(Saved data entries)
**********

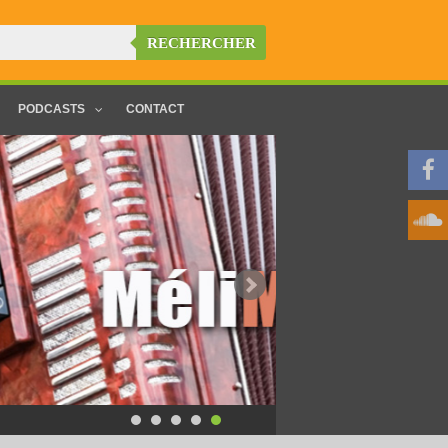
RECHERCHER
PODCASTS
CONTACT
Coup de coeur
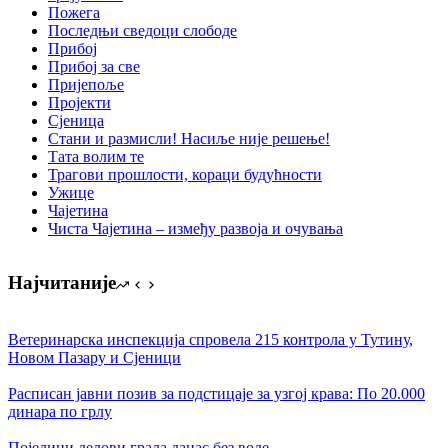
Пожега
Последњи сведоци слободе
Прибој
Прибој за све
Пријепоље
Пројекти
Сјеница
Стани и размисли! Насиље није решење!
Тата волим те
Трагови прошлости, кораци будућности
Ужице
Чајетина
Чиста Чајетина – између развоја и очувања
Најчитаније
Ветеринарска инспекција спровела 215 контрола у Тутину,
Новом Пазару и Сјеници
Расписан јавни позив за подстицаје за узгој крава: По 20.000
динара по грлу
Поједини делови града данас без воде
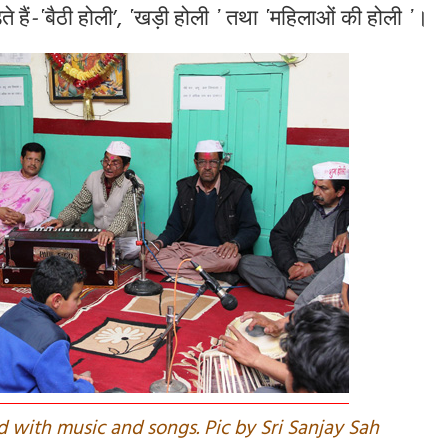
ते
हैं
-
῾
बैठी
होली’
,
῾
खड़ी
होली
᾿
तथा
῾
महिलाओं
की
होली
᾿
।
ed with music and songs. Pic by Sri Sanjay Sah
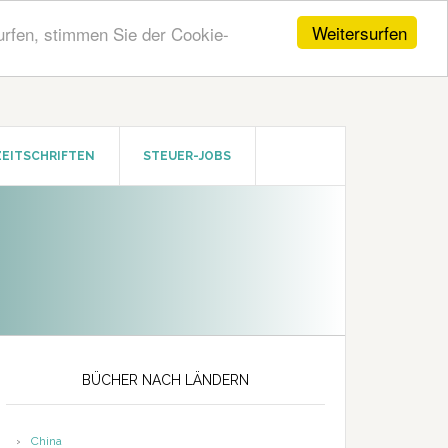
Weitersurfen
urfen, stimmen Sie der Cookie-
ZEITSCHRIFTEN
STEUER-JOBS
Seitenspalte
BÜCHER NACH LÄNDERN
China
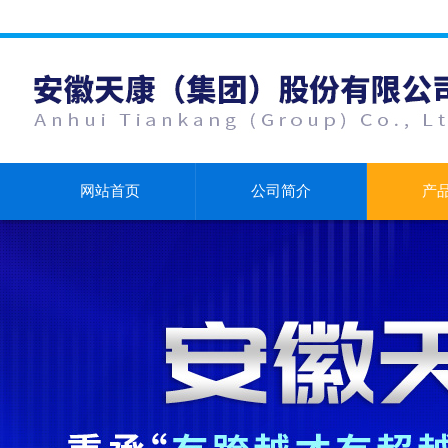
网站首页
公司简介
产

**********

- **What is needed**:
Copy every line of text from all the rows above, unchanged, and omit the pictures.

- **Expected answer**:
RECHERCHER
PODCASTS
CONTACT
Coup de coeur
Пожега
Последњи сведоци слободе
Прибој
Прибој за све
Пријепоље
Пројекти
Сјеница
Стани и размисли! Насиље није решење!
Тата волим те
Трагови прошлости, кораци будућности
Ужице
Чајетина
Чиста Чајетина – између развоја и очувања
Најчитаније
Ветеринарска инспекција спровела 215 контрола у Тутину,
Новом Пазару и Сјеници
Расписан јавни позив за подстицаје за узгој крава: По 20.000
динара по грлу
Поједини делови града данас без воде
ते
हैं
-
῾
बैठी
होली’
,
῾
खड़ी
होली
᾿
तथा
῾
महिलाओं
की
होली
᾿
।
ed with music and songs. Pic by Sri Sanjay Sah
Weitersurfen
urfen, stimmen Sie der Cookie-
ZEITSCHRIFTEN
STEUER-JOBS
Seitenspalte
BÜCHER NACH LÄNDERN
China
网站首页
公司简介
产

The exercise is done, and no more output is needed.